Segundo dos nove filhos
paridos por Ana Batista com Januário José, Gonzaga morreu aos 76 anos de idade
em agosto de 1989 na capital pernambucana. A vida simples no interior do estado
serviu de fonte primária de inspiração. Seu Januário trabalhava na roça, mas,
nas horas vagas, tocava acordeão e consertava instrumentos musicais. Foi com
ele que Luiz teve os primeiros contatos com a música, que o levaria mais longe
do que qualquer outro familiar ou conterrâneo seu já chegou. O banditismo e o
coronelismo ainda eram marcas fortes no Nordeste de então, o que tornava a vida
mais castigada para a população da região a mercê dos desmandos dos
poderosos.
Pobre e preto, saiu da casa
dos pais no final dos anos 20 depois de um relacionamento com a filha branca de
um “rico coroné”, que o ameaçou de morte. A confusão aliada aos problemas
familiares, motivou sua fuga da casa dos pais, para onde só voltaria 16 anos
depois. Sem emprego e formação, Gonzaga decidiu entrar para o Exército, às
vésperas da Revolução de 30. Naquela época, o alistamento era uma forma de
garantir comida, moradia e dinheiro.
Foi no ano de 1939 que o
cantor pediu baixa do quartel onde serviu em Minas Gerais e resolveu se mudar
para o Rio de Janeiro cumprindo uma trajetória comum aos nordestinos de sua
época, que migragram para o Sul e Sudeste do país em busca de melhores
condições de vida. Nesta época, o Nordeste apresentava a menor expectativa
de longevidade do país com uma média de 37 anos de expecativa enquanto que
o Sul chevaga aos 49 e, 43,5, no Sudeste, segundo dados do portal Determinantes
sociais da Saúde. As diferenças regionais, desde as décadas de
1930-40, já demostravam uma concentração de investimentos nas regiões Sul,
Sudeste e Centro-Oeste, que se beneficiaram de iniciativas nos sistemas de
saúde pública, previdência social, infraestrutura urbana e regulamentação do
trabalho. Todos esses fatores concorreram para o controle e redução das doenças
infectocontagiosas, o que não ocorria no Nordeste do país.
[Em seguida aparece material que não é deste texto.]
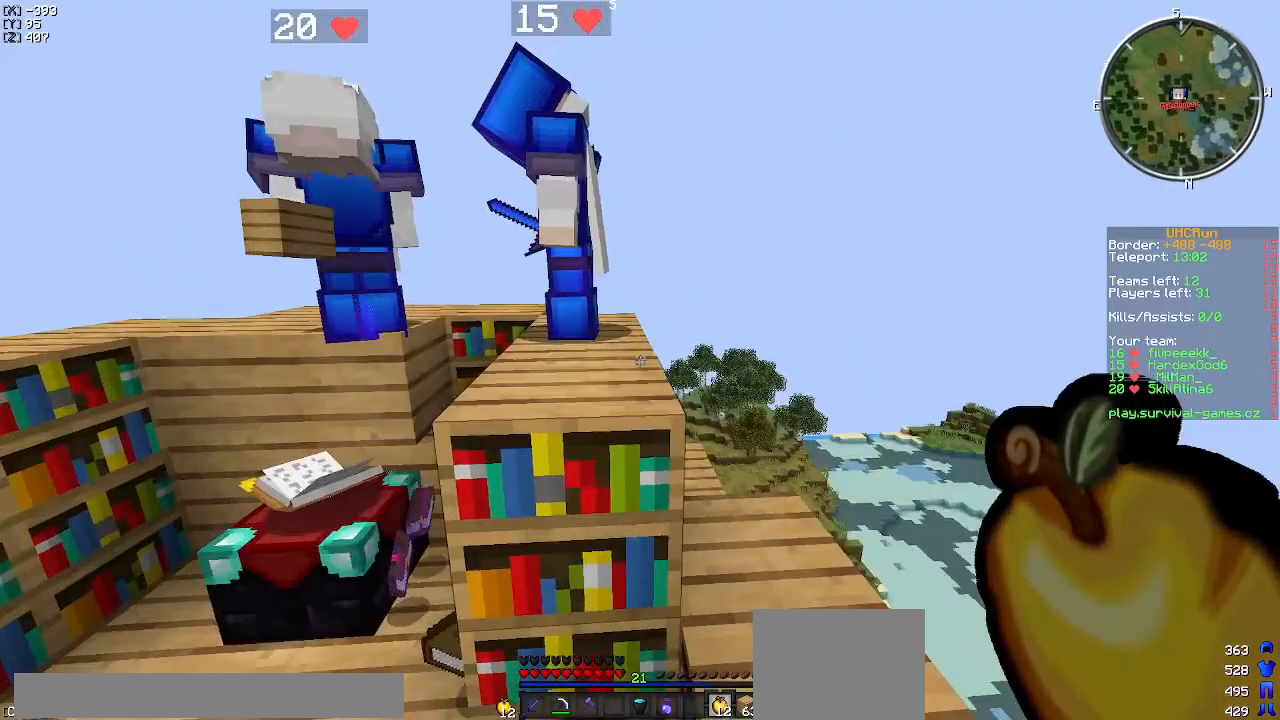
Gameplay with keyboard; each line is a JSON object with the keys held at the frame after it. "events" lists presses ("down") and releases ("up") of "a", "d", "s" and "w" between this image and that frame as [ms after this image, input, new state], when the widget could be followed in between. No other keys are recorded. Mouse input is not recorded.
{"keys": [], "events": [[50, "d", "down"], [67, "w", "down"], [234, "d", "up"], [367, "w", "up"]]}
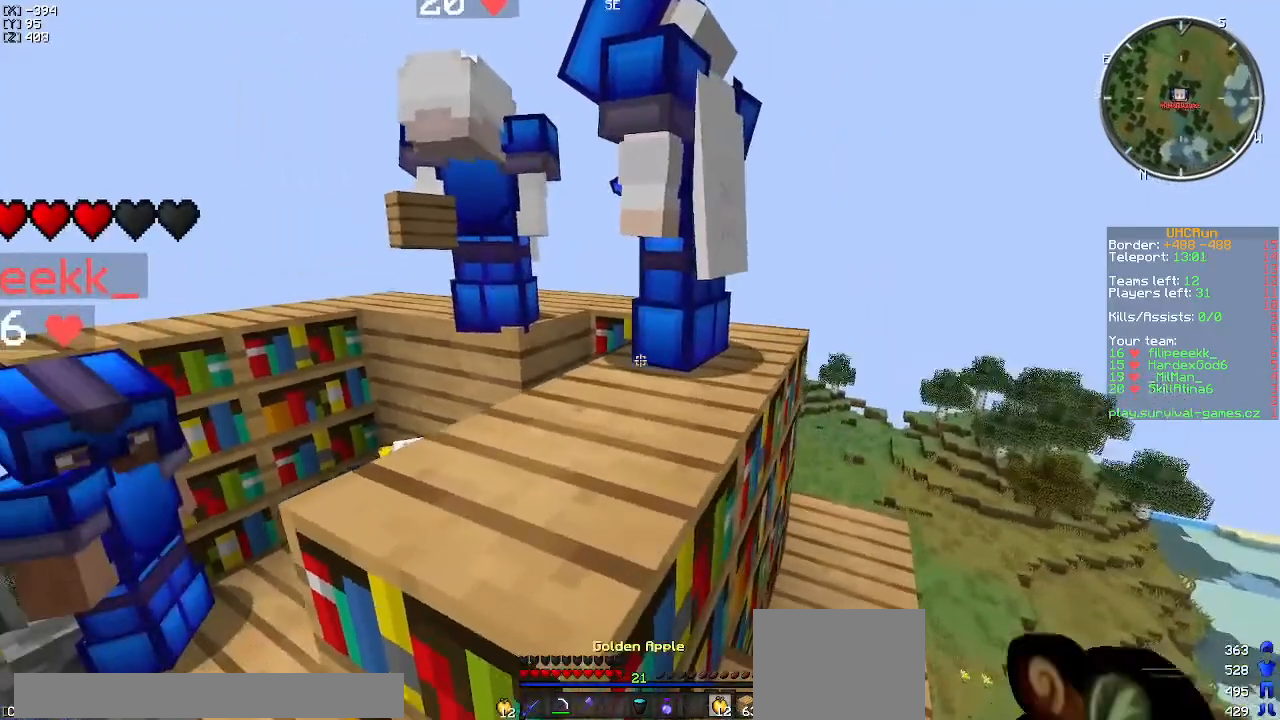
{"keys": ["d", "w"], "events": [[66, "w", "down"], [333, "d", "down"]]}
Na cidade carioca, Gonzaga
começou a trabalhar como artista de rua. Assim, deu início a um projeto musical
que começaria a dar frutos quando tirou nota máxima no programa do exigente Ary
Barroso, da Rádio Tupi, onde apresentou “Vira e mexe”, canção de sua autoria.
Nessa época, o traje exigido nas apresentação era o smoking. Certo dia, em
1940, influenciado pelo contemporâneo sanfoneiro Pedro Raimundo, gaúcho que
tocava com bombacha típica dos pampas, Gonzaga decidiu assumir a identidade
nordestina nos trajes, que já o acompanhava nos shows públicos, e apareceu na
Rádio Nacional, grande emissora de então, vestido de vaqueiro. Foi impedido de
atuar pelo então diretor artístico da emissora, Floriano Faissal. “Marginal,
não. Roupa de cangaceiro, aqui, não”, teria esbravejado Faissal.
“Existia, de fato, naquela
época, na cultura urbana do Rio, uma valorização do bolero, do foxtrote, das
músicas que faziam a trilha sonora dos filmes americanos e, por conta disto, um
certo preconceito com relação à música nordestina. E isto se estendia à
vestimenta”, relatou, anos mais tarde, o apresentador da emissora, Gerdal dos
Santos. Nos anos de 1940, o traje típico do sertanejo nordestino ainda era
associado ao bando de Lampião, que foi morto pela polícia dois anos antes, em
1938. Apesar do preconceito, Gonzaga não se intimidou. Foi aperfeiçoando o
traje, que já usava em suas apresentações fora da rádio, até conseguir impor
sua imagem e o figurino na emissora. A partir daí, o chapéu de couro e as peças
de sua indumentária foram virando uma das marcas registradas do cantor.
Exaltação ao sotaque e cultura nordestina
Artista cantou o Sertão do Nordeste brasileiro em mais de 500 canções distribuídas em 56 álbuns
(Foto: Reprodução da internet)
“Uma voz que representa todo
um pedaço esquecido do Brasil”. Foi assim que Gonzaguinha, filho de Luiz
Gonzaga, apresentou o cantor no Festival da Canção, em 1980, uma das últimas
turnês do velho Lua. A devoção do Rei do Baião pela terra natal o acompanhou por
toda a sua trajetória e era algo negritado até no sotaque que fazia questão de
adotar em entrevistas e nas construções de canções que compôs sozinho ou em
parceria com nomes como Miguel Lima, Humberto Teixeira e Zé Dantas. A escolha
se justifica pelo preconceito linguístico que a região Nordeste sofria e que
ainda é uma realidade nos dias atuais.